WebAssembly is a modern sandboxing technology that has both well-specified formal semantics – interesting to verification researchers – and a blossoming ecosystem of industrial virtual-machine implementations (host-side) and language runtimes and compilers (guest-side). The formal semantics provide significant value today, especially as an oracle for testing, but are far from a panacea if one’s goal is full correctness of the stack, from Wasm-guest source language to machine code with sandboxing and full correctness guarantees.

In this talk, I will discuss several of my efforts across the stack consisting of a JavaScript guest runtime, the Wasmtime virtual machine, and the Cranelift JIT compiler to improve correctness. I’ll discuss an approach to generate compiled Wasm bytecode automatically from an interpreter, removing a common source of bugs in language runtimes, and outline a path toward semantics-preserving optimizations.
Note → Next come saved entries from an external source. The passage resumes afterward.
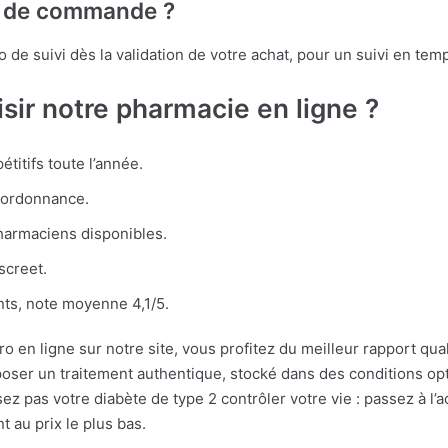
vi de commande ?
e suivi dès la validation de votre achat, pour un suivi en temp
sir notre pharmacie en ligne ?
titifs toute l’année.
 ordonnance.
harmaciens disponibles.
screet.
nts, note moyenne 4,1/5.
en ligne sur notre site, vous profitez du meilleur rapport qual
ser un traitement authentique, stocké dans des conditions opti
sez pas votre diabète de type 2 contrôler votre vie : passez à l’a
 au prix le plus bas.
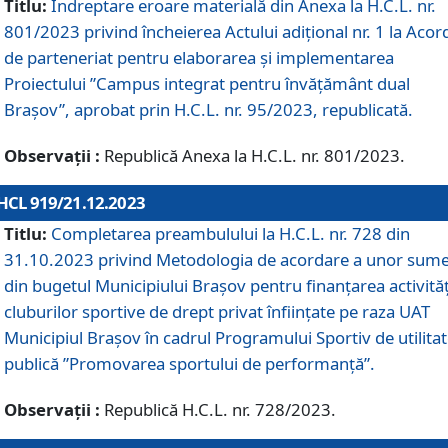
Titlu:
Îndreptare eroare materială din Anexa la H.C.L. nr.
801/2023 privind încheierea Actului adițional nr. 1 la Acor
de parteneriat pentru elaborarea și implementarea
Proiectului ”Campus integrat pentru învățământ dual
Brașov”, aprobat prin H.C.L. nr. 95/2023, republicată.
Observații :
Republică Anexa la H.C.L. nr. 801/2023.
HCL 919/21.12.2023
Titlu:
Completarea preambulului la H.C.L. nr. 728 din
31.10.2023 privind Metodologia de acordare a unor sum
din bugetul Municipiului Brașov pentru finanțarea activităț
cluburilor sportive de drept privat înființate pe raza UAT
Municipiul Brașov în cadrul Programului Sportiv de utilita
publică ”Promovarea sportului de performanță”.
Observații :
Republică H.C.L. nr. 728/2023.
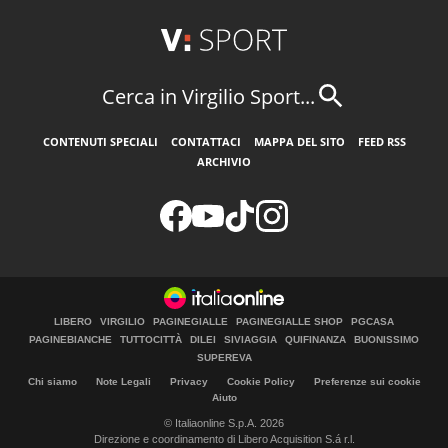
Cerca in Virgilio Sport...
CONTENUTI SPECIALI
CONTATTACI
MAPPA DEL SITO
FEED RSS
ARCHIVIO
LIBERO
VIRGILIO
PAGINEGIALLE
PAGINEGIALLE SHOP
PGCASA
PAGINEBIANCHE
TUTTOCITTÀ
DILEI
SIVIAGGIA
QUIFINANZA
BUONISSIMO
SUPEREVA
Chi siamo
Note Legali
Privacy
Cookie Policy
Preferenze sui cookie
Aiuto
© Italiaonline S.p.A. 2026
Direzione e coordinamento di Libero Acquisition S.á r.l.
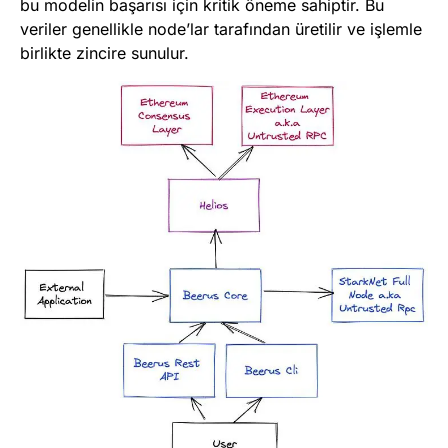
bu modelin başarısı için kritik öneme sahiptir. Bu
veriler genellikle node’lar tarafından üretilir ve işlemle
birlikte zincire sunulur.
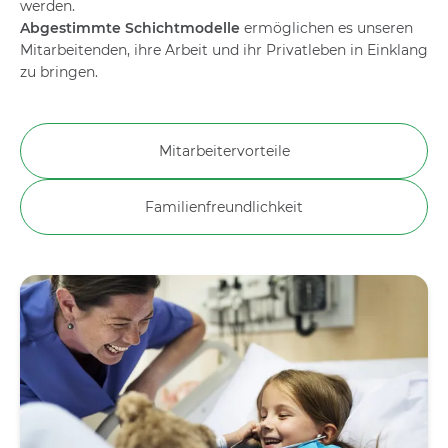
werden.
Abgestimmte Schichtmodelle
ermöglichen es unseren
Mitarbeitenden, ihre Arbeit und ihr Privatleben in Einklang
zu bringen.
Mitarbeitervorteile
Familienfreundlichkeit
I’ll discuss efforts to verify stages of the Cranelift compiler, so Wasm bytecode is faithfully translated to correct machine code. And I’ll present some work-in progress results on translation validation via proof-carrying code to provide a true guarantee of sandbox isolation in Wasmtime, discussing both what works and what remains an unsolved challenge. In all three areas my focus is on pragmatic, incremental progress in a real-world software stack, with tools and technologies that are usable in production.

Chris Fallin is a senior architect at F5, where he works on WebAssembly-related compiler tooling, continuing work he has done at Fastly and Mozilla on SpiderMonkey, the Cranelift JIT compiler (tech lead for three years), and the Wasmtime virtual machine. Prior to those positions, he has worked at Google and Intel. He completed his PhD in compilers at Carnegie Mellon University.